Requirements
In the Fuller House text, list every quality that the show is said to stand for.

Page excerpt

↓

9) "We'll do our Dirty Dancing routine from the fourth grade talent show"

This line — spoken by DJ to Kimmy at the club — is everything Fuller House stands for: pointless evocations of the 1980s, needlessly expositional dialogue, references to the original TV show, and unnecessary dance numbers.

10) THE CREEPY MAN STANDING JUST OUTSIDE THE WINDOW

Ramona (Kimmy's daughter and the only girl among the kid characters) makes a plan to escape her classroom with the help of DJ's oldest son Jackson. (The two will have an inevitable will-they/won't-they once they're older.) Her plan is foiled because her exit route is blocked by a security guard. But after a split-second shot of the guy, we then switch to an angle where we don't see his head, which ends up making him seem like some creepy, headless being, lurking in the school.

11) Ramona hypnotizes her mom

One episode features a series of post-hypnotic suggestions that Ramona has implanted in Kimmy's brain. But Ramona only uses her new "power" to make her mother cluck like a chicken, which isn't even useful. The idea is never once revisited, squandering its potential.

12) Max plays Coachella

DJ's middle son, Max, struggling with his trombone solo for a recital, is flummoxed when Stephanie takes his lucky scarf to Coachella, where she's playing a DJ set. (Stephanie is a minor celebrity in the world of Fuller House.) Stephanie takes his call in the middle of her set, then blasts video of him farting out his solo for a crowd of thousands. Said crowd is not into it — until she remixes it. Sure.

13) "Wrong little person"

There's an entire episode where DJ's oldest two sons somehow get wrapped up in San Francisco's underground luchador scene. At one point, DJ confuses a masked little person for one of her sons, and he barks the line of dialogue above. The episode concludes with DJ beating the hell out of a bunch of wrestlers because she just loves her son that much. Again, sure.

14) "Full house!" "Fuller house!"

When Danny Tanner and his grandson, Jackson, play poker against each other, can you guess which hand Danny ends up with? And can you guess what Jackson might say when he beats that hand with one that's the same — but a little better? He might as well get behind the wheel of a big-rig and shout, "OUTTA MY WAY, OLD MAN!"

15) Stephanie makes Danny a jacket... from his old couch

So enamored is Danny of his old couch that he must wear it always.

16) People fall in love in childhood, and then never again

One of the more horrifying things about living in the Full House universe seems to be that once you find your first childhood crush, you are destined to be with that person forever. The show clearly wants DJ to end up with Steve (her boyfriend from Full House), and there's even an episode where Stephanie ponders getting together with Harry — whom she "married" as a tiny child in an episode of the original show.

↑

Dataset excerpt
↓

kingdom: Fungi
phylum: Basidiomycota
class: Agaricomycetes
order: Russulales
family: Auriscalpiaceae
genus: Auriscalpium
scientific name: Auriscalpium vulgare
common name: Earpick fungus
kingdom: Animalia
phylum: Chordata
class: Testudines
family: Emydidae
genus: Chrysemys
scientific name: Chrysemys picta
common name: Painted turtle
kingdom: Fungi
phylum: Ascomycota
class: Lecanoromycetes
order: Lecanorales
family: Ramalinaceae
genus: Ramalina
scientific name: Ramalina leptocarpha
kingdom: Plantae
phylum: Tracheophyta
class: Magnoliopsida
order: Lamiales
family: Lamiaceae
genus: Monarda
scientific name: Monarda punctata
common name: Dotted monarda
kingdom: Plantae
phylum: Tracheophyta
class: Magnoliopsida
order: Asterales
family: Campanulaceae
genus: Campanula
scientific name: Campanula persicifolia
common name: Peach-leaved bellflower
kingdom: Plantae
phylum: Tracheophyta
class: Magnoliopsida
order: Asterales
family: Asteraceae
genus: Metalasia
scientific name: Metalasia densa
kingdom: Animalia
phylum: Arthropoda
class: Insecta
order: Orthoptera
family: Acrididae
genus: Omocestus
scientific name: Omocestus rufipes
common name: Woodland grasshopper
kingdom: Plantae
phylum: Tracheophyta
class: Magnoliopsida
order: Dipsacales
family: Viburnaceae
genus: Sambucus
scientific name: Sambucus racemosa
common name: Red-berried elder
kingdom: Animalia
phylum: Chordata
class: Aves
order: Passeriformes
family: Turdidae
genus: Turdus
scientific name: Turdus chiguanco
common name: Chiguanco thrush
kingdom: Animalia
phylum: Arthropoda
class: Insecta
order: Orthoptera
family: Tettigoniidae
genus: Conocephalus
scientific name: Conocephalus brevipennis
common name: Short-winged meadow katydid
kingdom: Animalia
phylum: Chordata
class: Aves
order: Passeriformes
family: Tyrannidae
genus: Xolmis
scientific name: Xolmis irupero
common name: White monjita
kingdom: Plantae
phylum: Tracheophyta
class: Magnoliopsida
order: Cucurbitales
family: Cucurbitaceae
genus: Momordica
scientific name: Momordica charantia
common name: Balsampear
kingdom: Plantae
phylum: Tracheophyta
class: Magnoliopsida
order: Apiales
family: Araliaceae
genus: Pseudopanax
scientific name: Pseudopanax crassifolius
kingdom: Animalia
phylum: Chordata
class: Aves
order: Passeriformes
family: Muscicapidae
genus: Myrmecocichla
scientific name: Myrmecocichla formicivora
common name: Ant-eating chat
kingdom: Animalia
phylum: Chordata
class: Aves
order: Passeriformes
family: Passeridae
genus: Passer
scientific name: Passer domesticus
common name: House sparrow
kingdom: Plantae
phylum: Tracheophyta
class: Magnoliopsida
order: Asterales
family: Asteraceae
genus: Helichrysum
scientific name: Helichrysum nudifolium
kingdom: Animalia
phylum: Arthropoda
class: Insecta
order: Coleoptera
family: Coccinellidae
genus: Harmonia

↑

Response
- Pointless evocations of the 1980s
- Needlessly expositional dialogue
- References to the original TV show
- Unnecessary dance numbers